Although genetic expression studies have shown that there are similarities between normal aging of the brain and AD, such as an increase in expression of genes associated with DNA-damage response and decrease in neuronal genes implicated in synaptic transmission, there are also important differences.
AD is characterized by toxic stimuli (such as B-amyloid) induced blockage of genes that are associated with neural plasticity. So, whereas the aging brain retains its plasticity and is capable of forming new neural pathways and junctions to compensate for losses, the AD brain loses this critical capacity.
In a paper in the highly respected scientific journal, Nature, Lu and his colleagues provide the first detailed investigation of molecular markers in the brain that differentiate between the brains of populations of the young, the aged and those with AD. Briefly, the researchers demonstrated that a protein with the acronym REST (if you insist, it stands for repressor element 1 silencing transcription factor [are you sorry, you asked for it?]) is normally expressed at low concentrations in neurons of young human brains. But in the aging brain, it is expressed at profoundly elevated levels. And in AD? REST levels are markedly reduced, even in patients with mild cognitive impairment, a precursor to full-blown AD.
What is the function of REST?
To elucidate the function of REST, the investigators studied the nematode, C. elegans. This primitive organism’s genes have been studied extensively, and although we have diverged from them hundreds of millions of years ago, our genes have their equivalents in the worms.
The researchers found that worms deficient in the genes SPR-1, SPR-3 and, particularly, SPR-4 are more sensitive to oxidative stress and have shorter lifespans than the wild type.

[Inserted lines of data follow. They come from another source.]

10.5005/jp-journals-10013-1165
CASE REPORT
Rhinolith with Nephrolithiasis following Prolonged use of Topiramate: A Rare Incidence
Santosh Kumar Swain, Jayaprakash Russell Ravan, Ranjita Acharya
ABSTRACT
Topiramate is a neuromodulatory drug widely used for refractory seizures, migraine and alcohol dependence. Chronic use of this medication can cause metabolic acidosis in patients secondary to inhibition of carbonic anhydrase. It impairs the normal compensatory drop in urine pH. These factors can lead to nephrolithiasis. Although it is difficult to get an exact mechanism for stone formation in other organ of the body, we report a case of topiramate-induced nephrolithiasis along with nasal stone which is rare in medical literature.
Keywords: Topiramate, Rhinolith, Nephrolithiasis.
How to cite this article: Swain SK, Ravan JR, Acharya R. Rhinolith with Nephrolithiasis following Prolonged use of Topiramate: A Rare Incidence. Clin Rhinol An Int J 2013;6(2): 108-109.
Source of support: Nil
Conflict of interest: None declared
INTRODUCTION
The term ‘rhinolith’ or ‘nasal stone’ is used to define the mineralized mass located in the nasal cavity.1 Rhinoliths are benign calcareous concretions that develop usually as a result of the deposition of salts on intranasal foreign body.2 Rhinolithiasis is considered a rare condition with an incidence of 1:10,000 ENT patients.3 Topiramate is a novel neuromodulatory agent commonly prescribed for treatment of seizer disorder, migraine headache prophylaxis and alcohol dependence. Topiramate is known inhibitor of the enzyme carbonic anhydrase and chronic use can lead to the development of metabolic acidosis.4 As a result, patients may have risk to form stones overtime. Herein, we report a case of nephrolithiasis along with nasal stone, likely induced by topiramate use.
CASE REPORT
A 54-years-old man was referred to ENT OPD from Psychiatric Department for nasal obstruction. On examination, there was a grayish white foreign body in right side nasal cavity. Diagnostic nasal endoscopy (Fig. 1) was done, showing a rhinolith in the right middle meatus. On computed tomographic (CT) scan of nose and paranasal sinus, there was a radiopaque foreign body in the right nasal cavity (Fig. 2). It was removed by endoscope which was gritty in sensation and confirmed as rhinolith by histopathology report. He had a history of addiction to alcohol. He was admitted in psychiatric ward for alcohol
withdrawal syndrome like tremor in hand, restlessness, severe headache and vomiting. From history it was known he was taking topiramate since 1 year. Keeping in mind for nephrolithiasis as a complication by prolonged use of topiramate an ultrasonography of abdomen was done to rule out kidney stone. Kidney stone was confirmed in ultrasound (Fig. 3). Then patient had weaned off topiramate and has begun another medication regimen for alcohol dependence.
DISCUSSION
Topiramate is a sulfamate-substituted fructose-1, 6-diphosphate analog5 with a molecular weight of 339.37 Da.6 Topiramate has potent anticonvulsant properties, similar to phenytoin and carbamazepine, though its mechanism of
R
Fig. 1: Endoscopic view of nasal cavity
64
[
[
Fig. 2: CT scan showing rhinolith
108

Those 3 genes evolved from the same ancestral gene as REST and, in fact, SPR-3 and SPR-4 structurally resemble mammalian REST. The researchers found that SPR-4 protects against oxidative stress and B-amyloid toxicity in C. elegans and they found that human REST can functionally substitute for SPR-4 in the worm.
This work is a tour de force. Commenters in Nature wrote that the investigators employed a “dazzling array” of studies to demonstrate the specific role of REST in AD. For the first time, these studies offered a molecular distinction between the normally aging brain and AD. And, the use of worms to identify the function of the REST transcription factor in the human brain is breathtaking in its elegance.
Can these findings translate into treatment?
In the same paper, Lu et al. showed that REST is activated in the aging brain by a cellular signaling pathway called WNT (pronounced wint). Activating WNT should increase the production of REST. So, you may be thinking, can’t we just find some drugs that will activate WNT leading to an increase of rest and neuroprotection of those susceptible to AD?
But not so fast! WNT is also implicated in several cancers. The challenge is to find a way to specifically activate neuronal WNT. Alternatively, further research may be able to find WNT-independent pathways to stimulate REST. Either way, further research is needed.
But, more studies are needed
This is the hallmark of good science. It raises more questions and suggests more hypotheses. And we shouldn’t lose heart at the evolving complexity of REST activation. On the contrary, we should root for it because the more complex a mechanism is, the more points there are for therapeutic intervention.